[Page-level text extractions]
☆ ☆ ☆
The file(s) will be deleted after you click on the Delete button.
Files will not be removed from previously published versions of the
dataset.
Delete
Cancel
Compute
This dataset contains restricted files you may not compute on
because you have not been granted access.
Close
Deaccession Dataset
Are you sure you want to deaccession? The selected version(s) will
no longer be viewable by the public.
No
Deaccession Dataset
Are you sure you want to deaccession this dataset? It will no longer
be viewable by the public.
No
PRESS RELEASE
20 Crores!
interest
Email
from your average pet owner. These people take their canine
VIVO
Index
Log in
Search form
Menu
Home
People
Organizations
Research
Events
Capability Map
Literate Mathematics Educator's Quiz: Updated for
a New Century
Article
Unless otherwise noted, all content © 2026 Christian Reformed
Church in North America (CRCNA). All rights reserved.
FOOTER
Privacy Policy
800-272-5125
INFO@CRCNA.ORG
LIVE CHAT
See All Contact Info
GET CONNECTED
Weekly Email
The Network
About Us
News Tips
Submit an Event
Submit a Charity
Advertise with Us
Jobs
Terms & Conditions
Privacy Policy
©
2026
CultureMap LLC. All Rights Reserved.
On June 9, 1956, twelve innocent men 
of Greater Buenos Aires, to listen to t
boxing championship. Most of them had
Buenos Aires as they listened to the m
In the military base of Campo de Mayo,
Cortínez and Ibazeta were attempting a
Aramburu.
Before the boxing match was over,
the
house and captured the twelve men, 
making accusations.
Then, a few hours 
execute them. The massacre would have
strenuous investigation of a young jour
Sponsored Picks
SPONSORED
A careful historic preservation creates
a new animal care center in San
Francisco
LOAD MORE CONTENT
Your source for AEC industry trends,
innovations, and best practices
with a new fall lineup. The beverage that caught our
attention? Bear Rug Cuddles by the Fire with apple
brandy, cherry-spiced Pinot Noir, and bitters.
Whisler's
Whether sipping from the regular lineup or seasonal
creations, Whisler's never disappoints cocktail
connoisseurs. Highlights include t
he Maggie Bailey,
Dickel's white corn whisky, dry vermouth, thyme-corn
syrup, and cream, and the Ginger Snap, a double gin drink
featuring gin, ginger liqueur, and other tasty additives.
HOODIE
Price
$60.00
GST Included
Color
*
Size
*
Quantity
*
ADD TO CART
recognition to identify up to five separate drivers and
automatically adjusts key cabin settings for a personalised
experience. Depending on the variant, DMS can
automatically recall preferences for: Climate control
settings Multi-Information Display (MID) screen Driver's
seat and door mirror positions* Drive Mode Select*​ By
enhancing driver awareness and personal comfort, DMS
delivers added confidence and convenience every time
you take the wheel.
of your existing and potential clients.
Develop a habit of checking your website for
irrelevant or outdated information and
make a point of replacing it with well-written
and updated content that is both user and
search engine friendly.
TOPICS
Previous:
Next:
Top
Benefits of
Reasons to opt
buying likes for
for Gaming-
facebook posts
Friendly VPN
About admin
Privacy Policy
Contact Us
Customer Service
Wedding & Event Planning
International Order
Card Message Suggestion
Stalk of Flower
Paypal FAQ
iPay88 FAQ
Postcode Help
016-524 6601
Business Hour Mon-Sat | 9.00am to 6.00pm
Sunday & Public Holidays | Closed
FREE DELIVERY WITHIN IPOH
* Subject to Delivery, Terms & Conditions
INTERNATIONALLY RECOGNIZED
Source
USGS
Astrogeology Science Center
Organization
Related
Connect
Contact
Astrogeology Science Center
☆ ☆ ☆
Your assignment>
The lines above are to be retyped exactly, with none omitted.

Response area>
The file(s) will be deleted after you click on the Delete button.
Files will not be removed from previously published versions of the
dataset.
Delete
Cancel
Compute
This dataset contains restricted files you may not compute on
because you have not been granted access.
Close
Deaccession Dataset
Are you sure you want to deaccession? The selected version(s) will
no longer be viewable by the public.
No
Deaccession Dataset
Are you sure you want to deaccession this dataset? It will no longer
be viewable by the public.
No
PRESS RELEASE
20 Crores!
interest
Email
from your average pet owner. These people take their canine
VIVO
Index
Log in
Search form
Menu
Home
People
Organizations
Research
Events
Capability Map
Literate Mathematics Educator's Quiz: Updated for
a New Century
Article
Unless otherwise noted, all content © 2026 Christian Reformed
Church in North America (CRCNA). All rights reserved.
FOOTER
Privacy Policy
800-272-5125
INFO@CRCNA.ORG
LIVE CHAT
See All Contact Info
GET CONNECTED
Weekly Email
The Network
About Us
News Tips
Submit an Event
Submit a Charity
Advertise with Us
Jobs
Terms & Conditions
Privacy Policy
©
2026
CultureMap LLC. All Rights Reserved.
On June 9, 1956, twelve innocent men 
of Greater Buenos Aires, to listen to t
boxing championship. Most of them had
Buenos Aires as they listened to the m
In the military base of Campo de Mayo,
Cortínez and Ibazeta were attempting a
Aramburu.
Before the boxing match was over,
the
house and captured the twelve men, 
making accusations.
Then, a few hours 
execute them. The massacre would have
strenuous investigation of a young jour
Sponsored Picks
SPONSORED
A careful historic preservation creates
a new animal care center in San
Francisco
LOAD MORE CONTENT
Your source for AEC industry trends,
innovations, and best practices
with a new fall lineup. The beverage that caught our
attention? Bear Rug Cuddles by the Fire with apple
brandy, cherry-spiced Pinot Noir, and bitters.
Whisler's
Whether sipping from the regular lineup or seasonal
creations, Whisler's never disappoints cocktail
connoisseurs. Highlights include t
he Maggie Bailey,
Dickel's white corn whisky, dry vermouth, thyme-corn
syrup, and cream, and the Ginger Snap, a double gin drink
featuring gin, ginger liqueur, and other tasty additives.
HOODIE
Price
$60.00
GST Included
Color
*
Size
*
Quantity
*
ADD TO CART
recognition to identify up to five separate drivers and
automatically adjusts key cabin settings for a personalised
experience. Depending on the variant, DMS can
automatically recall preferences for: Climate control
settings Multi-Information Display (MID) screen Driver's
seat and door mirror positions* Drive Mode Select*​ By
enhancing driver awareness and personal comfort, DMS
delivers added confidence and convenience every time
you take the wheel.
of your existing and potential clients.
Develop a habit of checking your website for
irrelevant or outdated information and
make a point of replacing it with well-written
and updated content that is both user and
search engine friendly.
TOPICS
Previous:
Next:
Top
Benefits of
Reasons to opt
buying likes for
for Gaming-
facebook posts
Friendly VPN
About admin
Privacy Policy
Contact Us
Customer Service
Wedding & Event Planning
International Order
Card Message Suggestion
Stalk of Flower
Paypal FAQ
iPay88 FAQ
Postcode Help
016-524 6601
Business Hour Mon-Sat | 9.00am to 6.00pm
Sunday & Public Holidays | Closed
FREE DELIVERY WITHIN IPOH
* Subject to Delivery, Terms & Conditions
INTERNATIONALLY RECOGNIZED
Source
USGS
Astrogeology Science Center
Organization
Related
Connect
Contact
Astrogeology Science Center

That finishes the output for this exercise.